● LIST OF TASKS
[A] In the personal account of postpartum illness, how many weeks pregnant was the writer when she went into premature labor?
[B] Extend the personal account of postpartum illness, picking up after its last sentence.

● SOURCE TEXT
---------------

My name is Judi and I and a 28 year old mother of 3. I have been married for 5 years and together with Ted for 7 years. Ted is 32 and our children's names are Rykley, a boy, who will be 4 in June of 2001. Sydney, a girl who is 2 1/2. And our Angel Rylen who is 9 months as of May 2001. Rylen has Down Syndrome and it was not diagnosed until he was about two and a half months old. So his diagnosis was not part of my illness but yet in the end turned out to be what brought me out of my depression.
This was my first time with any kind of postpartum disorder. Whether it be ppd, pnd or ppp.
Well with hindsight always being 20/20, I should have seen this one coming. I went into premature labor at 33 weeks at the burial of my 34 year old sister in law ( a sudden accidental death) and my Mother in Law ( cancer 1 and a half years previous) ashes. We were 3 hours from the nearest hospital and knowing I was facing a possible C-section due to a breech baby, after having 2 normal vaginal deliveries, was sending a terror through me that I never knew existed.
I had been having complications with pregnancy induced hypertension and of course my blood pressure was sky high with the circumstances. The doctors gave me some demoral to help with the pain of the contractions and hoped it would relax me enough to bring my blood pressure down. As the medication took effect and I felt a warm rush of the narcotic in my system, my blood pressure sky rocketed to a very dangerous 186/128. Looking back it was the "stoned" feeling that gave me the sense that I had no control and therefore I should not COPE with what I was facing. A C-section and a premature baby.
The medication they gave me to stop the contractions worked and I recovered without incident from the labor. It was the panic that was caused by all of this, that they were having a hard tome bringing me out of. They literally had to drag me out of the room kicking and screaming, to get an ultrasound. Not that I did not want one , but that I could not deal with leaving the room. They pumped medications in me like crazy, demoral, morphine, valium, ativan, and sleeping pills over the next few days, all of which I have a vague memory of protesting to both the staff and my husband. All this was to hopefully bring me out of the panic I did not know I was in. Until now. Luckily after only 2 days we went home with no baby, Thank God!
Looking back it seems as a dream. When we got home after the premature labor, I was somehow convinced that our house was possessed with demons, and in order for me to stay there I needed to have it blessed. This was a process I repeated a number of times after the baby was born as well as this one time before. Once the house was blessed, I was fine and the rest of the pregnancy went off without a hitch. And as a foot note, I was never a big religious type of person, but for some reason at the time this all seemed perfectly reasonable to me. Ted on the other hand was a little concerned for me at this point.

---------------

● EXTRACTED RECORDS
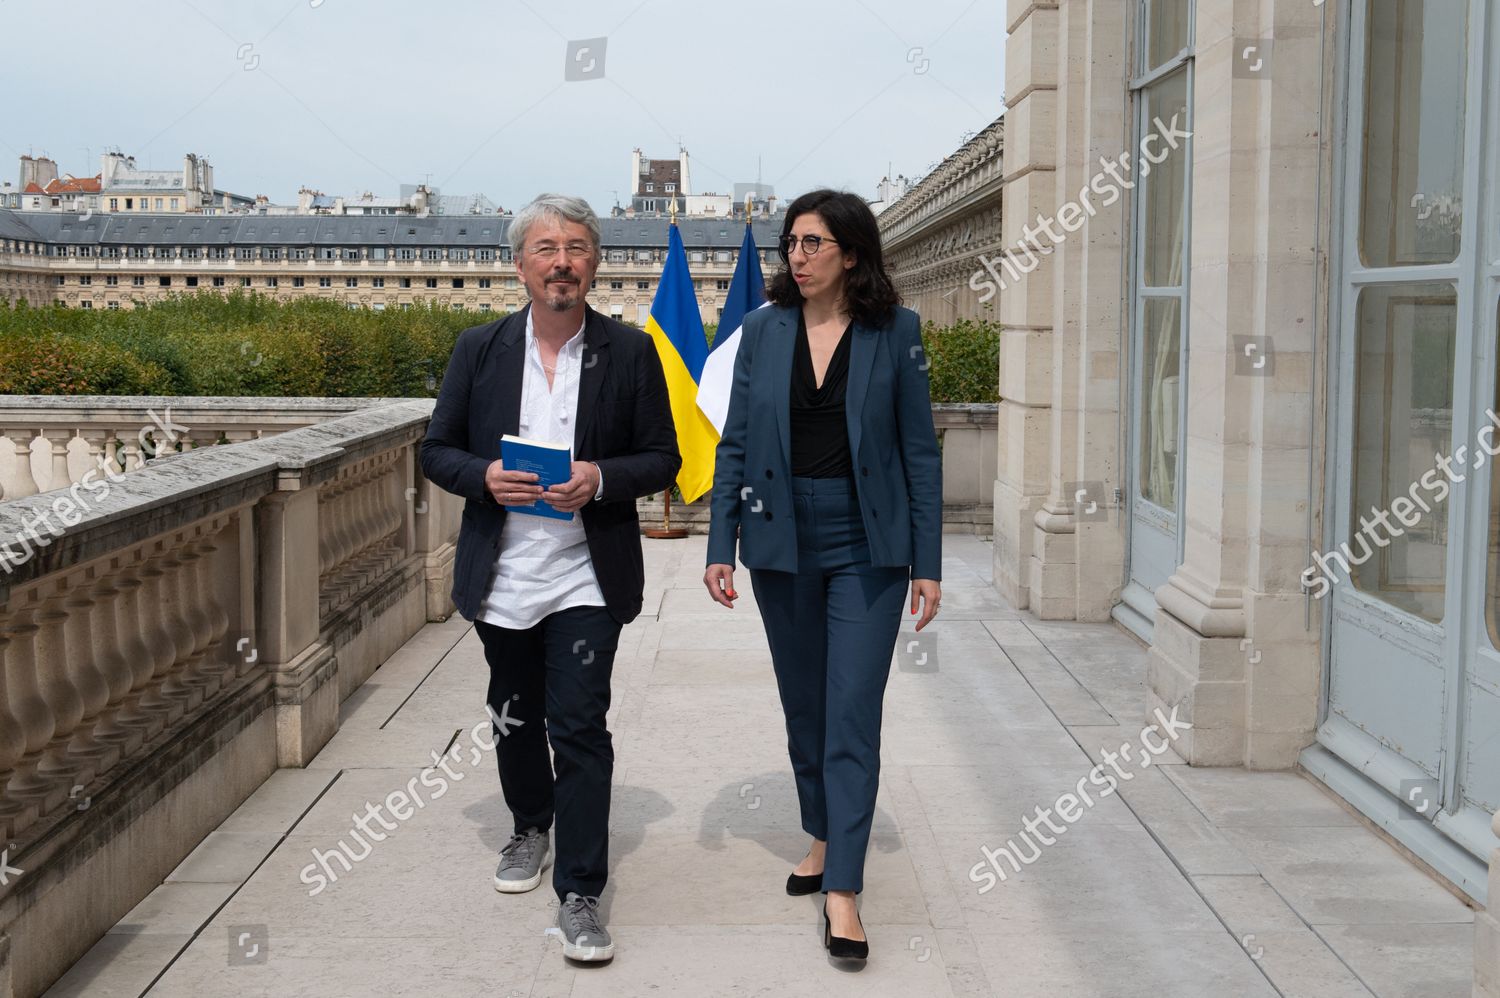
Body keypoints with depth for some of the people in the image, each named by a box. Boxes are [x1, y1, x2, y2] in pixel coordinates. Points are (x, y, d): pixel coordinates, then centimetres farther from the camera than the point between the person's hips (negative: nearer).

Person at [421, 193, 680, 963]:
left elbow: (662, 460, 1)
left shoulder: (631, 353, -2)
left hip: (585, 579, -2)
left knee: (579, 728, -6)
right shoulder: (480, 349, 3)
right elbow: (437, 451, 6)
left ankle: (580, 893, 3)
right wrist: (484, 477, -15)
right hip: (503, 579, 3)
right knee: (514, 717, 17)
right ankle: (530, 827, 43)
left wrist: (601, 479, -19)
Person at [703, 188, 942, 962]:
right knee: (803, 709, 14)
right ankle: (823, 839, 34)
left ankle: (842, 891, -2)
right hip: (782, 543, 3)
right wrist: (720, 545, -2)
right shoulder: (763, 331, 3)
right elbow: (734, 444, 5)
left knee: (853, 715, -5)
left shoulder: (895, 332, -3)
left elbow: (919, 450, -1)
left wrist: (928, 563, -3)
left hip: (867, 548, -3)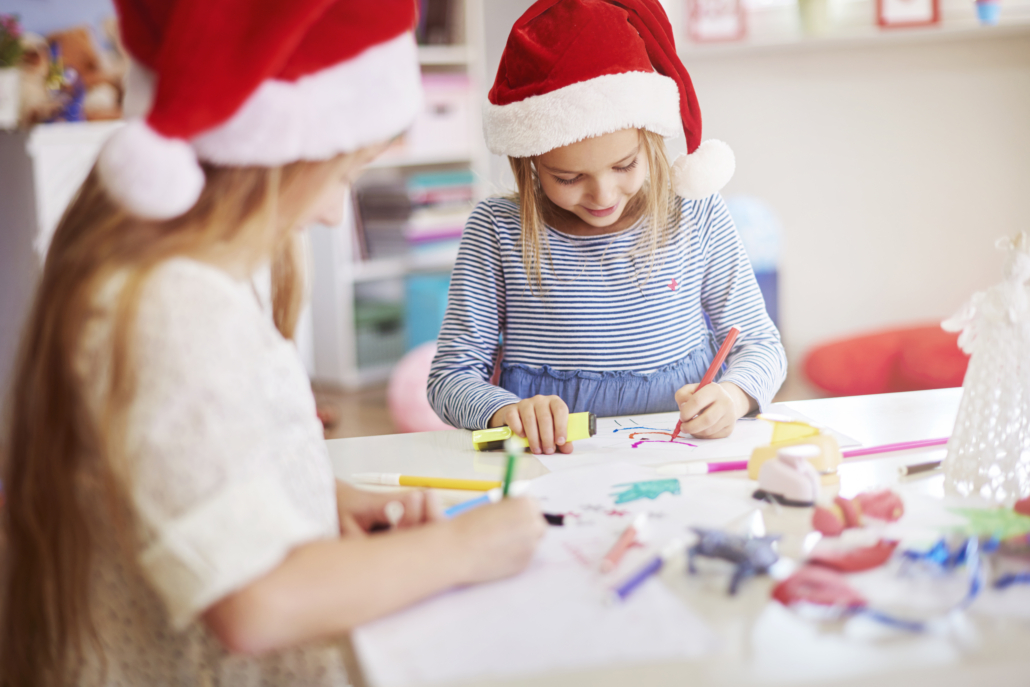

---------------

● RESPONSES IN ORDER
[A] 33 weeks.

[B]
Other than a few minor complications over the next 6 weeks from PIH things were going pretty well. I was induced at 39 weeks for PIH and toxemia and had a very fast and safe delivery. I had felt the best I had in 9 months and all was wonderful, until exactly 2 weeks later. I remember waking in the middle of the night , and not because of the baby, TERRIFIED. Of what? To this day I still don't know, and I don't expect there will ever be an answer. I woke Ted and told him I felt like I was going crazy! I did this many a night after this. I had no control over what was happening in my mind. I had no control over my shaking arms and burning skin. I had no control over ANYTHING! And I was hearing voices, echoing in my head. I told Ted that I was having bad thoughts, he would ask of what and I did not know. There was nothing specific I could tell him other than I was going crazy. After Ted was able to calm me, I fell asleep, only to wake minutes later to carry on a conversation with people on my dresser. I was hallucinating. Everything was cloudy and I could not stop the voices. I have no idea what our many conversations were about ,but Ted tells me I mumbled all through the nights.
I would speak with God ALL day long as I laid on the couch unable to move. Unable to take care of my 2 older children and wishing my baby had never been born. Thinking "if he was just gone", then my life would be normal, I would be normal. I would feed the baby only when I HAD to. I would get the other 2 only what they NEEDED. Ted had to take so many days off work to make sure that I would not hurt myself or the kids, and to make sure they were taken care of. I was also lucky enough to have my parents come up to help take care of the kids. Without the support of Ted or my parents there is no doubt in my mind that things would have been much worse.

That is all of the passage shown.